An Anthem for Living, Loving and Dying Amid Crisis - Years and Years Frontman Olly Alexander's cover


Image credit: Chuff Media


It's no surprise that a song about the struggles of growing up grappling with your oppressed sexuality hits hard. But with only a piano track and stripped back vocals, Years and Years frontman Olly Alexander takes the Pet Shop Boy's acclaimed 1987 hit to another level.


Alexander deliberately exposes the powerful lyrics to reiterate the importance of acceptance for LGBTQ + youth in a new century, but still facing the same challenges of negative stigma and acceptance.

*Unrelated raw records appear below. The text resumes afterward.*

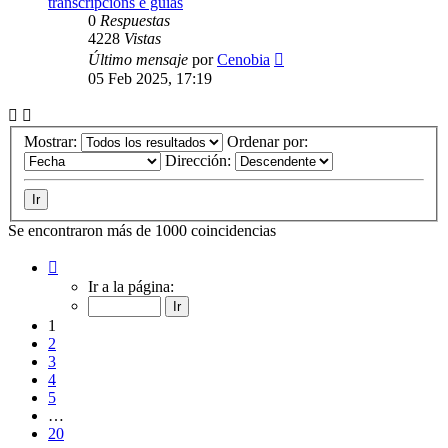
transcripcións e guías
0
Respuestas
4228
Vistas
Último mensaje
por
Cenobia
05 Feb 2025, 17:19
Mostrar:
Ordenar por:
Dirección:
Se encontraron más de 1000 coincidencias
Página
1
Ir a la página:
de
20
1
2
3
4
5
…
20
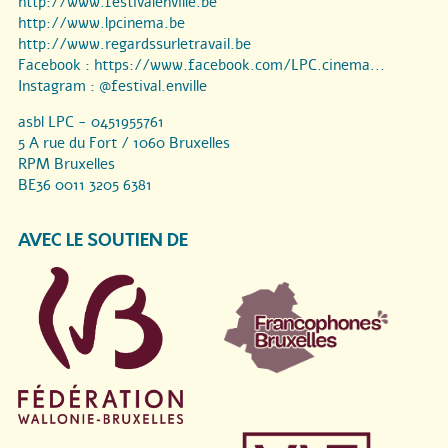
http://www.festivalenville.be
http://www.lpcinema.be
http://www.regardssurletravail.be
Facebook :
https://www.facebook.com/LPC.cinema...
Instagram :
@festival.enville
asbl LPC - 0451955761
5 A rue du Fort / 1060 Bruxelles
RPM Bruxelles
BE36 0011 3205 6381
AVEC LE SOUTIEN DE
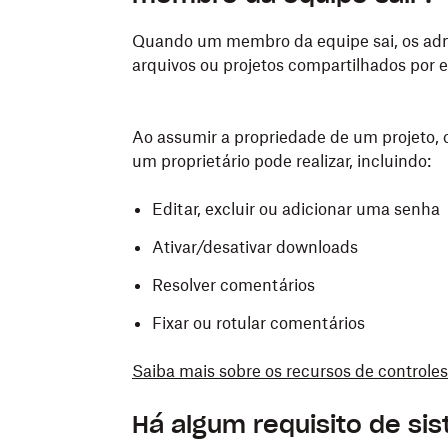
Quando um membro da equipe sai, os adm
arquivos ou projetos compartilhados por
Ao assumir a propriedade de um projeto, 
um proprietário pode realizar, incluindo:
Editar, excluir ou adicionar uma senha
Ativar/desativar downloads
Resolver comentários
Fixar ou rotular comentários
Saiba mais sobre os recursos de controles
Há algum requisito de si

Speaking about the track, Alexander said: 'I've always loved the Pet Shop Boys and the song's expression of the gay experience. I made this mostly from home just me and my piano so it feels pretty raw and exposed, it's a really beautiful song to sing.'


The cover accompanies the release of acclaimed writer Russel T. Davies' five-part Channel 4 drama of the same name, which documents the devastating impact of the 1980s AIDS crisis in the UK.


Alexander takes on the lead, Ritchie Tozer, a witty teen who trades in a sleepy town in the Isle of Wight for the roaring London scene. There he meets friends on a similar journey of discovery - they rent an apartment together, aptly christened the 'Pink Palace.' In the midst of the rush of their newfound freedom, crisis looms in the form of an unknown disease, which undoubtedly impacts their lives forever.

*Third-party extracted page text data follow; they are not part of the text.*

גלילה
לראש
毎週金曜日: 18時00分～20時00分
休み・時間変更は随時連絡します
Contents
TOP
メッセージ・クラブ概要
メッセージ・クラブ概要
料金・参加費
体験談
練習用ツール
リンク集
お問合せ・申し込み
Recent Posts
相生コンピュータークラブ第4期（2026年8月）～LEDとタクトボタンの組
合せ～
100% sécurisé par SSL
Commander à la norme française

Joining a thumping 80's soundtrack including the likes of Queen, Kim Wilde and Blondie, some viewers may miss the driving synth beat of the original version, but Alexander's raw take perhaps achieves what the original could not, at a time when many other music stars were still closeted. Stripping back the vibrant, party façade of the track reveals the very real pain felt by a wave of unaccepted youth, struggling with the then unknown evil of AIDS.


In cleverly exposing the full impact of the lyrics, we feel a sense of pain and fear, which becomes apparent when Ritchie is reeling from the 'gay cancer' ravaging through the LGBTQ + community.

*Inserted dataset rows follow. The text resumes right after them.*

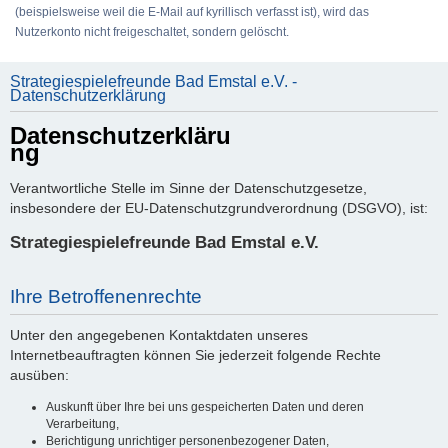
(beispielsweise weil die E-Mail auf kyrillisch verfasst ist), wird das
Nutzerkonto nicht freigeschaltet, sondern gelöscht.
Strategiespielefreunde Bad Emstal e.V. -
Datenschutzerklärung
Datenschutzerkläru
ng
Verantwortliche Stelle im Sinne der Datenschutzgesetze,
insbesondere der EU-Datenschutzgrundverordnung (DSGVO), ist:
Strategiespielefreunde Bad Emstal e.V.
Ihre Betroffenenrechte
Unter den angegebenen Kontaktdaten unseres
Internetbeauftragten können Sie jederzeit folgende Rechte
ausüben:
Auskunft über Ihre bei uns gespeicherten Daten und deren
Verarbeitung,
Berichtigung unrichtiger personenbezogener Daten,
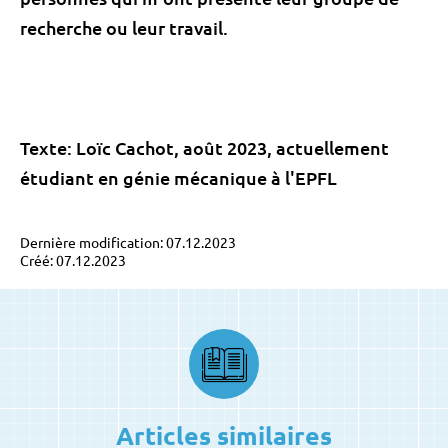
recherche ou leur travail.
Texte: Loïc Cachot, août 2023, actuellement
étudiant en génie mécanique à l'EPFL
Dernière modification: 07.12.2023
Créé: 07.12.2023
Articles similaires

Incidentally, the lyrics 'In school they taught me how to be... so pure in thought and word and deed' reflects Olly's own turbulent experience dealing with his sexuality as a teenager. Olly recalled: 'Growing up, I was worried that if I had sex, I would catch it.' Being educated in the midst of Thatcher's Section 28, which banned the 'promotion' of homosexuality, he added that this 'only heightened the bullying.'


Upon receiving the script, he remembers that '[It] was amazing to read, I laughed and I cried a lot, it’s a privilege to be helping to tell this story and I’m so excited.'


Despite it all, the show manages to balance pain and fear with a healthy dose of dry cynicism and humour, being rightfully met with glowing reviews, notably from Elton John, a passionate AIDS activist. Posting to instagram, he said: 'Watching it, so many sad and devastating memories come flooding back. Many people were callous, ignorant and cruel', also referring to the show as 'a triumph of creativity and humanity.'


Olly ultimately creates a refreshed and powerful anthem for those challenged with their own sexuality in a new century, alongside a show which is an undoubtably a vital expression of freedom and humour in the face of forbidden love and loss.


A portion of the proceeds of the track will be donated to the George House Trust, a charity which has been providing HIV support, advice and advocacy services to improve health outcomes since 1985.